Raville is mostly busy trying to stop deaths among active adult users and doesn't do much with prevention. She said she usually refers concerned parents to Thurstone's clinic.

Still, she has a clear perspective on why young people can get powerful opioids like fentanyl. Injected drugs like heroin have become less present in America. Pills are cheaper and easier to take, and they're more powerful. Plus, little blue fentanyl tablets fit into longstanding patterns of high-school experimentation.

"Drinking and taking pills has been a tale as old as time," she said.

1881 flags are planted at Denver Health, a representation of the number of Coloradans who died of overdoses last year, durinng an Overdose Awareness Day even on Aug. 31, 2022.
Kevin J. Beaty/Denverite

Raville suspects the children of some people who call her don't have serious addiction problems. Their parents maybe catch them using fentanyl as an experiment, or laced with another drug, and responded with an "old school" knee-jerk reaction to stick them in a rehab program.

Fentanyl has invaded other drug supplies, like cocaine and ecstasy, and can easily be used unwittingly, but Thurstone said a lot of the young people he works with are addicted and know what they're doing.

"The youth I see, they know they're using fentanyl and they've tried to stop on their own many times, and failed, and they end up in an emergency room," he said. "The kids I see, it's not like they just wake up one day and have a fentanyl problem."

Treatment for kids is not widely available, but there's usually lots of time to help young people before an addiction develops.

At the moment, Thurstone said there are very few, if any other, clinics in the state that work with kids who are addicted to drugs and accept Medicaid. There is one in-patient facility in Glenwood Springs, the Valley View Youth Recovery Center, but they recently announced they were closing.

"That's a big problem," he said. "We also have the great resignation, 500,000 healthcare workers have left the field recently (nationally)."

While he's seeing growing demand for service with dwindling capacity, deeper issues make it hard to help kids stay sober. Agencies like the FDA haven't studied treatments like methadone in people under 18. So some recovery options available to adults are not on the table for minors. Thurstone has started using a monthly injection of Buprenorphine to help people who are addicted to opioids use the drug less. He said there hasn't been enough research on its effectiveness in young people, but it is legal, and Thurstone said he's seen success in kids who are "notoriously" bad at keeping up with daily pill regiments.

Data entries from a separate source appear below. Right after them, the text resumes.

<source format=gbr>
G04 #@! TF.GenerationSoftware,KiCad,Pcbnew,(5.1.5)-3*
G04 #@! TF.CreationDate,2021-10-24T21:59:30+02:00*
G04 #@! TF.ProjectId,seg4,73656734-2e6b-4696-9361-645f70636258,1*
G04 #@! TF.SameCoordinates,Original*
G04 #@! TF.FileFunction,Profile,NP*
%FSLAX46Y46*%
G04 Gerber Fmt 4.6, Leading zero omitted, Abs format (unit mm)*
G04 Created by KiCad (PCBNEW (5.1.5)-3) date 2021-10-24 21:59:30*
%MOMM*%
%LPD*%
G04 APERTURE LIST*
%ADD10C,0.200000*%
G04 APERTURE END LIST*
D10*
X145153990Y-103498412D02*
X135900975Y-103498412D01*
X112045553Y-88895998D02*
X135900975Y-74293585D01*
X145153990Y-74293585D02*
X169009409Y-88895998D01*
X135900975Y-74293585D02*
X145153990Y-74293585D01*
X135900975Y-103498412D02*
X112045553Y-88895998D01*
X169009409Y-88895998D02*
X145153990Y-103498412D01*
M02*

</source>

Thurstone said he would like to see more support from governments with more research and treatment facilities. Denver Health has set up eight health centers within Denver Public Schools that can help catch kids developing an addiction, but he said more are needed across Colorado. There are still "gaps" in at-home intervention programs and in-patient clinics, too.

"Treatment still works, and that's the bottom line," he said.

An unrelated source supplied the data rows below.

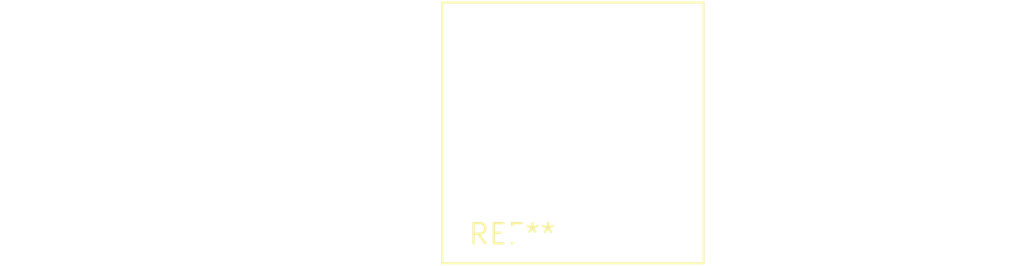
<source format=kicad_pcb>
(kicad_pcb (version 20240108) (generator pcbnew)

  (general
    (thickness 1.6)
  )

  (paper "A4")
  (layers
    (0 "F.Cu" signal)
    (31 "B.Cu" signal)
    (32 "B.Adhes" user "B.Adhesive")
    (33 "F.Adhes" user "F.Adhesive")
    (34 "B.Paste" user)
    (35 "F.Paste" user)
    (36 "B.SilkS" user "B.Silkscreen")
    (37 "F.SilkS" user "F.Silkscreen")
    (38 "B.Mask" user)
    (39 "F.Mask" user)
    (40 "Dwgs.User" user "User.Drawings")
    (41 "Cmts.User" user "User.Comments")
    (42 "Eco1.User" user "User.Eco1")
    (43 "Eco2.User" user "User.Eco2")
    (44 "Edge.Cuts" user)
    (45 "Margin" user)
    (46 "B.CrtYd" user "B.Courtyard")
    (47 "F.CrtYd" user "F.Courtyard")
    (48 "B.Fab" user)
    (49 "F.Fab" user)
    (50 "User.1" user)
    (51 "User.2" user)
    (52 "User.3" user)
    (53 "User.4" user)
    (54 "User.5" user)
    (55 "User.6" user)
    (56 "User.7" user)
    (57 "User.8" user)
    (58 "User.9" user)
  )

  (setup
    (pad_to_mask_clearance 0)
    (pcbplotparams
      (layerselection 0x00010fc_ffffffff)
      (plot_on_all_layers_selection 0x0000000_00000000)
      (disableapertmacros false)
      (usegerberextensions false)
      (usegerberattributes false)
      (usegerberadvancedattributes false)
      (creategerberjobfile false)
      (dashed_line_dash_ratio 12.000000)
      (dashed_line_gap_ratio 3.000000)
      (svgprecision 4)
      (plotframeref false)
      (viasonmask false)
      (mode 1)
      (useauxorigin false)
      (hpglpennumber 1)
      (hpglpenspeed 20)
      (hpglpendiameter 15.000000)
      (dxfpolygonmode false)
      (dxfimperialunits false)
      (dxfusepcbnewfont false)
      (psnegative false)
      (psa4output false)
      (plotreference false)
      (plotvalue false)
      (plotinvisibletext false)
      (sketchpadsonfab false)
      (subtractmaskfromsilk false)
      (outputformat 1)
      (mirror false)
      (drillshape 1)
      (scaleselection 1)
      (outputdirectory "")
    )
  )

  (net 0 "")

  (footprint "L_Radial_L16.1mm_W16.1mm_Px7.62mm_Py12.70mm_Pulse_LP-44" (layer "F.Cu") (at 0 0))

)

</source>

Raville, of the Harm Reduction Action Center, said she'd like to see safer supplies of drugs available to people who will otherwise go to the street. She added Colorado's crackdown on legal drug distribution has pushed users towards more powerful and more dangerous options.

But Thurstone said there's a lot more room for prevention, and parents and communities should be ready to act before kids end up in an ER.

It starts with mental health, he said. Typically, kids he works with experience behavioral issues that lead to problems in school, then experimentation with lower-risk drugs, like marijuana, before they find more serious drugs. Colorado, he said, has some of the worst mental health access of any state in the nation, and he said anyone concerned about kids and drugs should recognize that prevention begins long before anyone tries a pill.

Strong relationships are key to stemming this issue, he said, which means parents need education, too. To that end, he's pushed to include childhood mental health in adult addiction programs.

"We're helping these adults have a great relationship with their children," he said. "That is the strongest protection against future substance use, and that will break the cycle."